## PROVIDED RECORDS
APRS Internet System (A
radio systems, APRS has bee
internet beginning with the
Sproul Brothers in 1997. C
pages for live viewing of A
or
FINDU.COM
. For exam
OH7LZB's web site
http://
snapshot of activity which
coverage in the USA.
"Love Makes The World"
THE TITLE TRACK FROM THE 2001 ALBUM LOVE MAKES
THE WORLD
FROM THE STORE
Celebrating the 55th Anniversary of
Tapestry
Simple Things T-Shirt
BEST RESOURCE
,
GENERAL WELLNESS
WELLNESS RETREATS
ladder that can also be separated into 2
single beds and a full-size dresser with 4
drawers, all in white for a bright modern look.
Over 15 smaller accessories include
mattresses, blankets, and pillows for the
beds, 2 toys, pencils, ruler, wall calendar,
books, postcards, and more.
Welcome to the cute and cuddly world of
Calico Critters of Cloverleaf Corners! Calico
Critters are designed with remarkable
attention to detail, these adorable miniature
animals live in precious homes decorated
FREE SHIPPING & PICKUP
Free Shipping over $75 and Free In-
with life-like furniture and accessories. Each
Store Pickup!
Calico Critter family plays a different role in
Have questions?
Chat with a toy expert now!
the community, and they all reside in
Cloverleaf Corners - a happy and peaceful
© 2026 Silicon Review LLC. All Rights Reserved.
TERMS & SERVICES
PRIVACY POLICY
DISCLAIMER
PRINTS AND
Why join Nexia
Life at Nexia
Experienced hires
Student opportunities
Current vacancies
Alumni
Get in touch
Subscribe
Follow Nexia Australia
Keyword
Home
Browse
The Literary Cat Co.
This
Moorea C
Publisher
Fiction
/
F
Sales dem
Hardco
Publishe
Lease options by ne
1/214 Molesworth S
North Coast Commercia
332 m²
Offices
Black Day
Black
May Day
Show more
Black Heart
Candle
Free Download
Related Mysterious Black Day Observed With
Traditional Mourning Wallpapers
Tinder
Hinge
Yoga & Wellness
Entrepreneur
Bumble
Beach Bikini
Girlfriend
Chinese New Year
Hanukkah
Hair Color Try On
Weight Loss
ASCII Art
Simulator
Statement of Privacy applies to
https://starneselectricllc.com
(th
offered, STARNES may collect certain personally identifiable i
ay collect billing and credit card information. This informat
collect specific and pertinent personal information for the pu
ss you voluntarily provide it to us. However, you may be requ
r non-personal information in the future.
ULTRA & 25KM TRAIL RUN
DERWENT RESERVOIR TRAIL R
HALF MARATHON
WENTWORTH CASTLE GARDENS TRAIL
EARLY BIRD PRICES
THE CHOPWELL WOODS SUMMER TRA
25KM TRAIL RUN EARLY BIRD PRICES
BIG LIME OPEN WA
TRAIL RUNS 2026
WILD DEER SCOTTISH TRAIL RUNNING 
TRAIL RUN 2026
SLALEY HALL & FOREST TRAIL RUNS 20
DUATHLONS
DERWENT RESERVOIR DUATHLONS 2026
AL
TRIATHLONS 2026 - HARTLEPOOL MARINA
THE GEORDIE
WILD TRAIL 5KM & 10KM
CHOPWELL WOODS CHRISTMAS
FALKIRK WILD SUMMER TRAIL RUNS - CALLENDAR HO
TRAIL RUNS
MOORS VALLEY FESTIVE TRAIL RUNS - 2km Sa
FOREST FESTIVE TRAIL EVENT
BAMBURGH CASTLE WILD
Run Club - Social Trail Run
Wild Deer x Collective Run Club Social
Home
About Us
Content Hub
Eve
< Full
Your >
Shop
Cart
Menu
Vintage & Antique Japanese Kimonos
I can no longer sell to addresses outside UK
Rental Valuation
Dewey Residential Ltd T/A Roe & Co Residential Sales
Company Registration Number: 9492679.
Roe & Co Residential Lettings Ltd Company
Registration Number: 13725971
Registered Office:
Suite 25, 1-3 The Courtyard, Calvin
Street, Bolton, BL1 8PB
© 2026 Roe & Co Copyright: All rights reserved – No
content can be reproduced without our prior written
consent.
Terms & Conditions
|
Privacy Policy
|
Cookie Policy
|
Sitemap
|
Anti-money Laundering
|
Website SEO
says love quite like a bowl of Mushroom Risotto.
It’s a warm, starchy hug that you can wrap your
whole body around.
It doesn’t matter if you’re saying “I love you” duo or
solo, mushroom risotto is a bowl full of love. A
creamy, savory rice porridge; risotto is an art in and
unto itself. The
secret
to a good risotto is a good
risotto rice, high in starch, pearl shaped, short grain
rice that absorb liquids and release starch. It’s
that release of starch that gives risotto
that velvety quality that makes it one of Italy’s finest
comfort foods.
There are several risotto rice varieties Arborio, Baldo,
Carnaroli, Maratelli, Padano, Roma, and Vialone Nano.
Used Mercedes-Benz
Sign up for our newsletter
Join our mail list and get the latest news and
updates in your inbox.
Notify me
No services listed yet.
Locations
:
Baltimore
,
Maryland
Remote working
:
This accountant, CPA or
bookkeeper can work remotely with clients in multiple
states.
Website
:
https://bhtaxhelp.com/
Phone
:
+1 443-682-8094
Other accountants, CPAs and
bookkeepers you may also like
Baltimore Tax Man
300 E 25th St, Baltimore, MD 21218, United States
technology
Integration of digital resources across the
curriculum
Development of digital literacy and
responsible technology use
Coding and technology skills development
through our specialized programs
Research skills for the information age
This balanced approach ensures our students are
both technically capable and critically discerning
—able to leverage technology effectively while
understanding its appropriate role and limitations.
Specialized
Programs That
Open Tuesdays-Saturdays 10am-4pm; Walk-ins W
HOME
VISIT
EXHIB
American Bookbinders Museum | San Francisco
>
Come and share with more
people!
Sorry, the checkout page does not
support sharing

## PROBLEM
What you write must be identical to the material above.

## RESULT FOR THIS TASK
APRS Internet System (A
radio systems, APRS has bee
internet beginning with the
Sproul Brothers in 1997. C
pages for live viewing of A
or
FINDU.COM
. For exam
OH7LZB's web site
http://
snapshot of activity which
coverage in the USA.
"Love Makes The World"
THE TITLE TRACK FROM THE 2001 ALBUM LOVE MAKES
THE WORLD
FROM THE STORE
Celebrating the 55th Anniversary of
Tapestry
Simple Things T-Shirt
BEST RESOURCE
,
GENERAL WELLNESS
WELLNESS RETREATS
ladder that can also be separated into 2
single beds and a full-size dresser with 4
drawers, all in white for a bright modern look.
Over 15 smaller accessories include
mattresses, blankets, and pillows for the
beds, 2 toys, pencils, ruler, wall calendar,
books, postcards, and more.
Welcome to the cute and cuddly world of
Calico Critters of Cloverleaf Corners! Calico
Critters are designed with remarkable
attention to detail, these adorable miniature
animals live in precious homes decorated
FREE SHIPPING & PICKUP
Free Shipping over $75 and Free In-
with life-like furniture and accessories. Each
Store Pickup!
Calico Critter family plays a different role in
Have questions?
Chat with a toy expert now!
the community, and they all reside in
Cloverleaf Corners - a happy and peaceful
© 2026 Silicon Review LLC. All Rights Reserved.
TERMS & SERVICES
PRIVACY POLICY
DISCLAIMER
PRINTS AND
Why join Nexia
Life at Nexia
Experienced hires
Student opportunities
Current vacancies
Alumni
Get in touch
Subscribe
Follow Nexia Australia
Keyword
Home
Browse
The Literary Cat Co.
This
Moorea C
Publisher
Fiction
/
F
Sales dem
Hardco
Publishe
Lease options by ne
1/214 Molesworth S
North Coast Commercia
332 m²
Offices
Black Day
Black
May Day
Show more
Black Heart
Candle
Free Download
Related Mysterious Black Day Observed With
Traditional Mourning Wallpapers
Tinder
Hinge
Yoga & Wellness
Entrepreneur
Bumble
Beach Bikini
Girlfriend
Chinese New Year
Hanukkah
Hair Color Try On
Weight Loss
ASCII Art
Simulator
Statement of Privacy applies to
https://starneselectricllc.com
(th
offered, STARNES may collect certain personally identifiable i
ay collect billing and credit card information. This informat
collect specific and pertinent personal information for the pu
ss you voluntarily provide it to us. However, you may be requ
r non-personal information in the future.
ULTRA & 25KM TRAIL RUN
DERWENT RESERVOIR TRAIL R
HALF MARATHON
WENTWORTH CASTLE GARDENS TRAIL
EARLY BIRD PRICES
THE CHOPWELL WOODS SUMMER TRA
25KM TRAIL RUN EARLY BIRD PRICES
BIG LIME OPEN WA
TRAIL RUNS 2026
WILD DEER SCOTTISH TRAIL RUNNING 
TRAIL RUN 2026
SLALEY HALL & FOREST TRAIL RUNS 20
DUATHLONS
DERWENT RESERVOIR DUATHLONS 2026
AL
TRIATHLONS 2026 - HARTLEPOOL MARINA
THE GEORDIE
WILD TRAIL 5KM & 10KM
CHOPWELL WOODS CHRISTMAS
FALKIRK WILD SUMMER TRAIL RUNS - CALLENDAR HO
TRAIL RUNS
MOORS VALLEY FESTIVE TRAIL RUNS - 2km Sa
FOREST FESTIVE TRAIL EVENT
BAMBURGH CASTLE WILD
Run Club - Social Trail Run
Wild Deer x Collective Run Club Social
Home
About Us
Content Hub
Eve
< Full
Your >
Shop
Cart
Menu
Vintage & Antique Japanese Kimonos
I can no longer sell to addresses outside UK
Rental Valuation
Dewey Residential Ltd T/A Roe & Co Residential Sales
Company Registration Number: 9492679.
Roe & Co Residential Lettings Ltd Company
Registration Number: 13725971
Registered Office:
Suite 25, 1-3 The Courtyard, Calvin
Street, Bolton, BL1 8PB
© 2026 Roe & Co Copyright: All rights reserved – No
content can be reproduced without our prior written
consent.
Terms & Conditions
|
Privacy Policy
|
Cookie Policy
|
Sitemap
|
Anti-money Laundering
|
Website SEO
says love quite like a bowl of Mushroom Risotto.
It’s a warm, starchy hug that you can wrap your
whole body around.
It doesn’t matter if you’re saying “I love you” duo or
solo, mushroom risotto is a bowl full of love. A
creamy, savory rice porridge; risotto is an art in and
unto itself. The
secret
to a good risotto is a good
risotto rice, high in starch, pearl shaped, short grain
rice that absorb liquids and release starch. It’s
that release of starch that gives risotto
that velvety quality that makes it one of Italy’s finest
comfort foods.
There are several risotto rice varieties Arborio, Baldo,
Carnaroli, Maratelli, Padano, Roma, and Vialone Nano.
Used Mercedes-Benz
Sign up for our newsletter
Join our mail list and get the latest news and
updates in your inbox.
Notify me
No services listed yet.
Locations
:
Baltimore
,
Maryland
Remote working
:
This accountant, CPA or
bookkeeper can work remotely with clients in multiple
states.
Website
:
https://bhtaxhelp.com/
Phone
:
+1 443-682-8094
Other accountants, CPAs and
bookkeepers you may also like
Baltimore Tax Man
300 E 25th St, Baltimore, MD 21218, United States
technology
Integration of digital resources across the
curriculum
Development of digital literacy and
responsible technology use
Coding and technology skills development
through our specialized programs
Research skills for the information age
This balanced approach ensures our students are
both technically capable and critically discerning
—able to leverage technology effectively while
understanding its appropriate role and limitations.
Specialized
Programs That
Open Tuesdays-Saturdays 10am-4pm; Walk-ins W
HOME
VISIT
EXHIB
American Bookbinders Museum | San Francisco
>
Come and share with more
people!
Sorry, the checkout page does not
support sharing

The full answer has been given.